■ JOB 1 ■
Copy the records exactly, starting with the first line of the records and going on through the line with "Reading left to", and leave the pictures out of your copy.

[SOURCE DOCUMENT — start]

I like Marcus' posts (& Delg's as well).  It shows you're interested & you care.  (I'm interested & I care too, though my posts might not show it as much.)  The thinking out loud is effective, I think, as I assume all that would be talked about between the PCs anyway, & it's easier to get it out as we go.  I'm enjoying this too.  We're going to figure this out!!!


----------



## Badger (Apr 6, 2003)

I'm still trying to catch onto the ins and outs of the posting style, as this is still brand new to me...however, reading alot of the games on the other thread sorta clued me in, but to be honest, I was nervous at first as all of you have multiple games under your belt, and I was worried about doing the new guy mess-ups..*L*

All of the posts are great I think from you all, which makes it easier on me to be long winded with Marcus...

Speaking of that, I think it is time to answer the Captain....

Badger


----------



## ToddSchumacher (Apr 7, 2003)

I'm having lots of fun too. Glad everyone is enjoying themselves. I wonder If they guys at Dungeon are reading these games?

I'd be interested in hearing what they think.


----------



## Badger (Apr 7, 2003)

Just a quick question for you Todd...how are you wanting to do XP as we go? Do you want to break it down by what we do, or put it in as we go along?

It would be nice to know what the other playtesters thought of how we are handling things.

Thanks again for a great game...

Badger


----------



## ToddSchumacher (Apr 7, 2003)

*XP*

I was figuring on doing XP when I feel its apropriate time to do so. The party will be getting the first installment pretty soon.


----------



## Badger (Apr 7, 2003)

Schweet...no rush on this side, as right now, the thrill of the hunt is worth it...

Although, to be honest, I can't wait to get a few more divination spells under the belt to really start feeling like I am pulling my weight.

Speaking of that, do you accept spells from mags like Dragon? Somewhere in my lair, I mean guest room, I have a Dragon issue that highlighted a diviner and his spells. Pretty unimpressive to anyone who doesn't like to be a support char, but thought it might be useful to us.

One last question and I'll be quiet for at least ten minutes..

If we all make it through this, will you be leading us through the other installments as well? I had my fiance' hide my new issue of Dungeon so I wouldn't be tempted to take a peek...*L*

Thanks amigo..

Badger


----------



## Badger (Apr 9, 2003)

*Three lessons...*

All,

I have said it before, and I know with this group I will say it again, but I'm literally spooked that Marcus is going to get us all killed with his talking, but it seems that once I open my pie-hole, you guys let me eat all the shoe sandwhiches I want...*L*

However, I did learn three great lessons so far...

1) Look at your list of languages before trying to use a common tongue untrained Bluff session.

2) From here on out, I gotta get some points into some talking skill...Ian, its pub time later amigo..

3) Never bring a scholar and tanner to a knife fight...well, I think we're all about to learn that one soon...

Can't wait to see what is behind the curtain...

[SOURCE DOCUMENT — finish]

■ JOB 2 ■
Repeat the passage from the forum thread word for word, starting with "I was figuring" and going on through "useful to us.".

[PROVIDED INFORMATION — start]

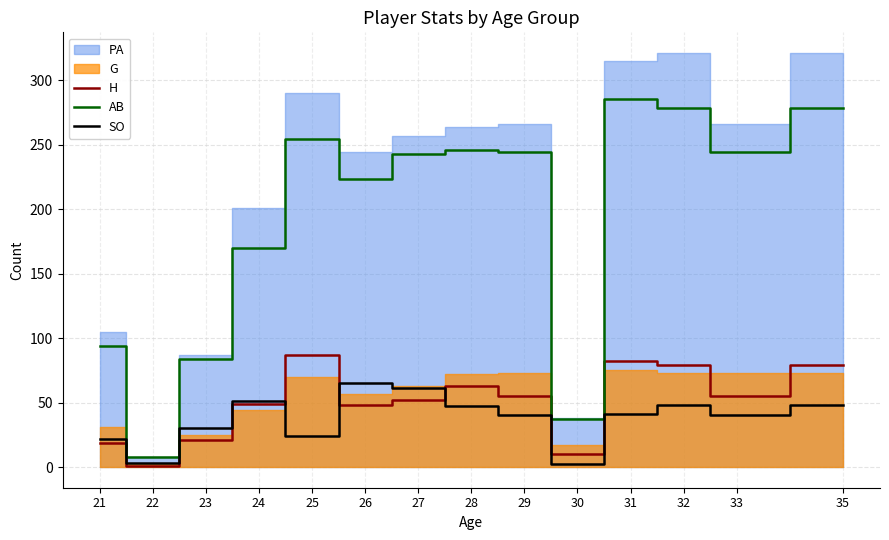

At which category does H reach its first local valley?

22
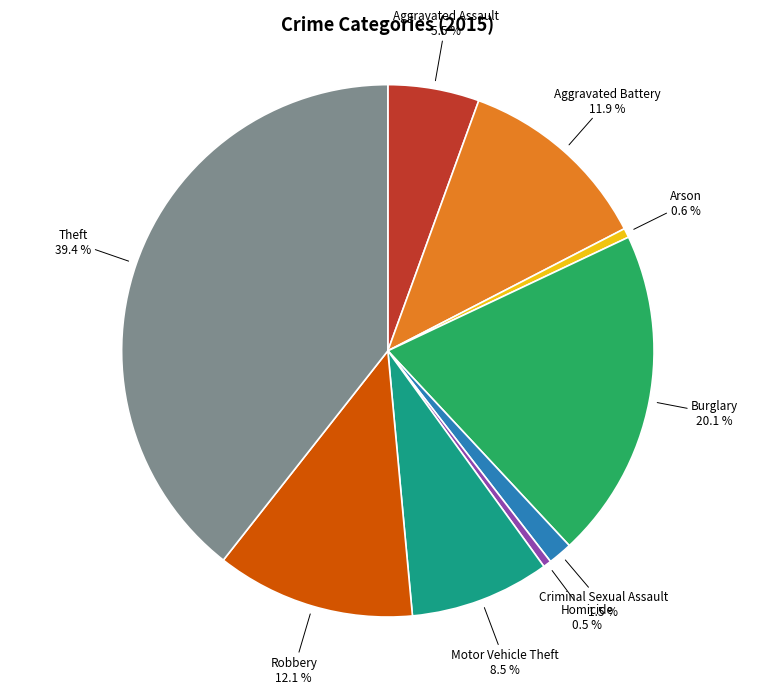

Is there a majority slice in this chart?

No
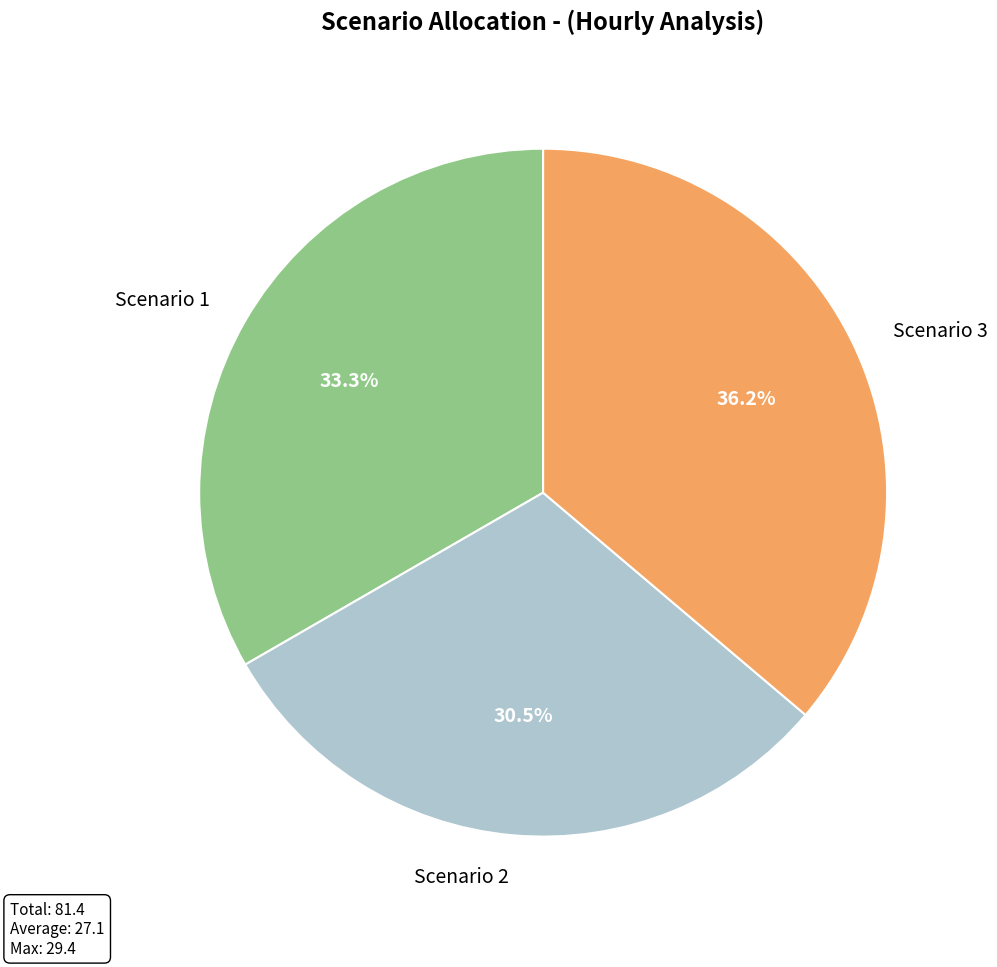

Does any single category account for the majority?

No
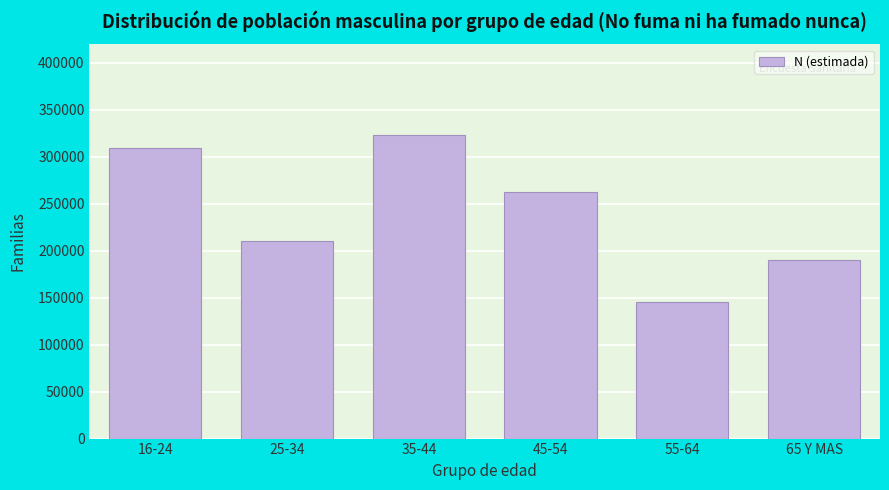

Reading left to right, extract all data points from this chart.

309731	210477	322774	262021	145069	189685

[PROVIDED INFORMATION — finish]

■ EXERCISE OUTPUT 1 ■
At which category does H reach its first local valley?

22

Is there a majority slice in this chart?

No

Does any single category account for the majority?

No

Reading left to right, extract all data points from this chart.

■ EXERCISE OUTPUT 2 ■
I was figuring on doing XP when I feel its apropriate time to do so. The party will be getting the first installment pretty soon.


----------



## Badger (Apr 7, 2003)

Schweet...no rush on this side, as right now, the thrill of the hunt is worth it...

Although, to be honest, I can't wait to get a few more divination spells under the belt to really start feeling like I am pulling my weight.

Speaking of that, do you accept spells from mags like Dragon? Somewhere in my lair, I mean guest room, I have a Dragon issue that highlighted a diviner and his spells. Pretty unimpressive to anyone who doesn't like to be a support char, but thought it might be useful to us.